In 2022, CLW released another report on a different Foxconn factory, Hengyang Foxconn, identifying additional labor violations. As a result, nearly 1 million RMB was paid to raise the wages of temporary workers and to increase the number of permanent employees.

=== Belt and Road Initiative ===
Since 2020, CLW has reported on labor conditions related to the Chinese-invested Belt and Road Initiative (BRI), focusing on issues such as nickel mining, overseas labor, and forced labor. The organization has monitored the impact of BRI projects on migrant Chinese workers, highlighting their vulnerability to exploitation in some cases.

CLW has also supported Chinese workers overseas affected by COVID-19 restrictions, helping facilitate their return by coordinating with local authorities and embassies, and providing legal assistance. The organization has raised concerns about practices such as passport confiscation and recruitment fees, which it views as forms of exploitation.

== Funding ==
CLW receives funding from project grants provided by various government or quasi-governmental agencies outside of China, as well as private individual donors.

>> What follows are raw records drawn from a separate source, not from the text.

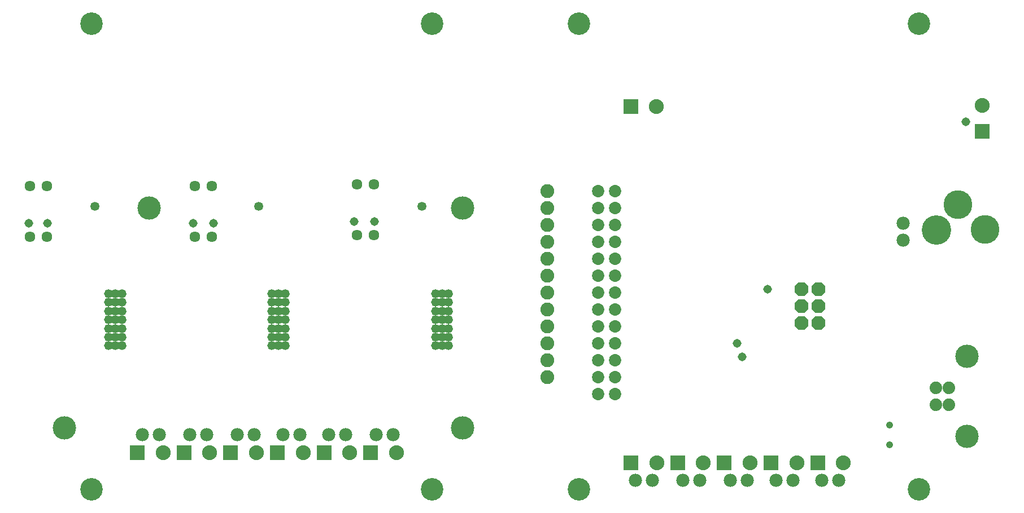
<source format=gbr>
G04 EAGLE Gerber RS-274X export*
G75*
%MOMM*%
%FSLAX34Y34*%
%LPD*%
%INSoldermask Bottom*%
%IPPOS*%
%AMOC8*
5,1,8,0,0,1.08239X$1,22.5*%
G01*
%ADD10C,1.879600*%
%ADD11C,3.505200*%
%ADD12C,4.419200*%
%ADD13C,4.318000*%
%ADD14R,2.235200X2.235200*%
%ADD15C,2.235200*%
%ADD16C,1.320800*%
%ADD17C,1.612800*%
%ADD18P,2.254402X8X292.500000*%
%ADD19C,2.082800*%
%ADD20C,1.053200*%
%ADD21C,3.378200*%
%ADD22C,1.854200*%
%ADD23C,1.981200*%
%ADD24C,1.311200*%
%ADD25C,1.346200*%


D10*
X1395188Y212500D03*
X1395188Y187500D03*
X1415000Y187500D03*
X1415000Y212500D03*
D11*
X1442178Y260198D03*
X1442178Y139802D03*
D12*
X1396222Y450000D03*
D13*
X1469430Y450254D03*
X1428000Y487616D03*
D14*
X1465000Y598222D03*
D15*
X1465000Y636778D03*
D14*
X938222Y100000D03*
D15*
X976778Y100000D03*
D14*
X1008222Y100000D03*
D15*
X1046778Y100000D03*
D14*
X1078222Y100000D03*
D15*
X1116778Y100000D03*
D14*
X1218222Y100000D03*
D15*
X1256778Y100000D03*
D14*
X1148222Y100000D03*
D15*
X1186778Y100000D03*
D14*
X268222Y115000D03*
D15*
X306778Y115000D03*
D14*
X198222Y115000D03*
D15*
X236778Y115000D03*
D16*
X165000Y315000D03*
X175000Y315000D03*
X155000Y315000D03*
X175000Y302000D03*
X175000Y289000D03*
X175000Y276000D03*
X165000Y302000D03*
X165000Y289000D03*
X165000Y276000D03*
X155000Y302000D03*
X155000Y289000D03*
X155000Y276000D03*
X155000Y328000D03*
X155000Y354000D03*
X155000Y341000D03*
X165000Y354000D03*
X175000Y354000D03*
X175000Y341000D03*
X175000Y328000D03*
X165000Y341000D03*
X165000Y328000D03*
D17*
X37220Y439520D03*
X62620Y439520D03*
X62620Y515720D03*
X37220Y515720D03*
D14*
X408222Y115000D03*
D15*
X446778Y115000D03*
D14*
X338222Y115000D03*
D15*
X376778Y115000D03*
D16*
X410000Y315000D03*
X420000Y315000D03*
X400000Y315000D03*
X420000Y302000D03*
X420000Y289000D03*
X420000Y276000D03*
X410000Y302000D03*
X410000Y289000D03*
X410000Y276000D03*
X400000Y302000D03*
X400000Y289000D03*
X400000Y276000D03*
X400000Y328000D03*
X400000Y354000D03*
X400000Y341000D03*
X410000Y354000D03*
X420000Y354000D03*
X420000Y341000D03*
X420000Y328000D03*
X410000Y341000D03*
X410000Y328000D03*
D17*
X284760Y439520D03*
X310160Y439520D03*
X310160Y515720D03*
X284760Y515720D03*
D14*
X548222Y115000D03*
D15*
X586778Y115000D03*
D14*
X478222Y115000D03*
D15*
X516778Y115000D03*
D16*
X655000Y315000D03*
X665000Y315000D03*
X645000Y315000D03*
X665000Y302000D03*
X665000Y289000D03*
X665000Y276000D03*
X655000Y302000D03*
X655000Y289000D03*
X655000Y276000D03*
X645000Y302000D03*
X645000Y289000D03*
X645000Y276000D03*
X645000Y328000D03*
X645000Y354000D03*
X645000Y341000D03*
X655000Y354000D03*
X665000Y354000D03*
X665000Y341000D03*
X665000Y328000D03*
X655000Y341000D03*
X655000Y328000D03*
D17*
X527220Y442060D03*
X552620Y442060D03*
X552620Y518260D03*
X527220Y518260D03*
D18*
X1193800Y360680D03*
X1219200Y360680D03*
X1193800Y335280D03*
X1219200Y335280D03*
X1193800Y309880D03*
X1219200Y309880D03*
D14*
X938022Y635000D03*
D15*
X976578Y635000D03*
D19*
X812800Y228600D03*
X812800Y254000D03*
X812800Y279400D03*
X812800Y304800D03*
X812800Y330200D03*
X812800Y355600D03*
X812800Y381000D03*
X812800Y406400D03*
X812800Y431800D03*
X812800Y457200D03*
X812800Y482600D03*
X812800Y508000D03*
D20*
X1325880Y157240D03*
X1325880Y127240D03*
D21*
X640000Y60000D03*
X860000Y60000D03*
X1370000Y60000D03*
X130000Y60000D03*
X640000Y760000D03*
X860000Y760000D03*
X1370000Y760000D03*
X130000Y760000D03*
D22*
X889000Y508000D03*
X889000Y482600D03*
X889000Y457200D03*
X889000Y431800D03*
X889000Y406400D03*
X889000Y381000D03*
X889000Y355600D03*
X889000Y330200D03*
X889000Y304800D03*
X889000Y279400D03*
X889000Y254000D03*
X889000Y228600D03*
X889000Y203200D03*
X914400Y203200D03*
X914400Y228600D03*
X914400Y254000D03*
X914400Y279400D03*
X914400Y304800D03*
X914400Y330200D03*
X914400Y355600D03*
X914400Y381000D03*
X914400Y406400D03*
X914400Y431800D03*
X914400Y457200D03*
X914400Y482600D03*
X914400Y508000D03*
D11*
X685800Y482600D03*
X685800Y152400D03*
X215900Y482600D03*
X88900Y152400D03*
D23*
X1346200Y459740D03*
X1224280Y73660D03*
X1155700Y73660D03*
D24*
X63500Y459740D03*
X35560Y459740D03*
D25*
X135000Y485000D03*
D23*
X1346200Y434340D03*
D24*
X1097280Y279400D03*
X1143000Y360680D03*
X1104900Y259080D03*
D23*
X970280Y73660D03*
X1041400Y73660D03*
X1112520Y73660D03*
X1249680Y73660D03*
X1181100Y73660D03*
D24*
X1440180Y612140D03*
D23*
X205740Y142240D03*
X231140Y142240D03*
X276860Y142240D03*
X302260Y142240D03*
D24*
X312420Y459740D03*
X281940Y459740D03*
D25*
X380000Y485000D03*
D23*
X347980Y142240D03*
X373380Y142240D03*
X416560Y142240D03*
X441960Y142240D03*
D24*
X553720Y462280D03*
X523240Y462280D03*
D25*
X625000Y485000D03*
D23*
X485140Y142240D03*
X510540Y142240D03*
X556260Y142240D03*
X581660Y142240D03*
X1016000Y73660D03*
X944880Y73660D03*
X1087120Y73660D03*
M02*

</source>
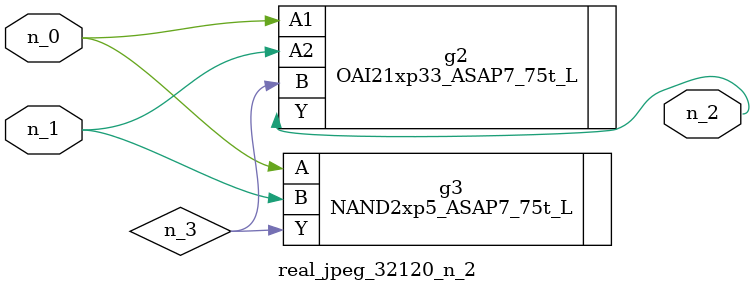
<source format=v>
module real_jpeg_32120_n_2 (n_1, n_0, n_2);

input n_1;
input n_0;

output n_2;

wire n_3;

OAI21xp33_ASAP7_75t_L g2 ( 
.A1(n_0),
.A2(n_1),
.B(n_3),
.Y(n_2)
);

NAND2xp5_ASAP7_75t_L g3 ( 
.A(n_0),
.B(n_1),
.Y(n_3)
);


endmodule
</source>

CLW has received funding from the National Endowment for Democracy (NED) and the International Labor Rights Forum. It lost most of its funding after the second Trump administration ordered a halt on most foreign aid in January 2025. It lost further funding after the United States Department of Treasury blocked imbursements to the NED, which forced it to cut funding to CLW. According to information posted by CLW Executive Director Li Qiang on LinkedIn, all U.S. State Department funding to CLW was fully restored after March 3, 2025.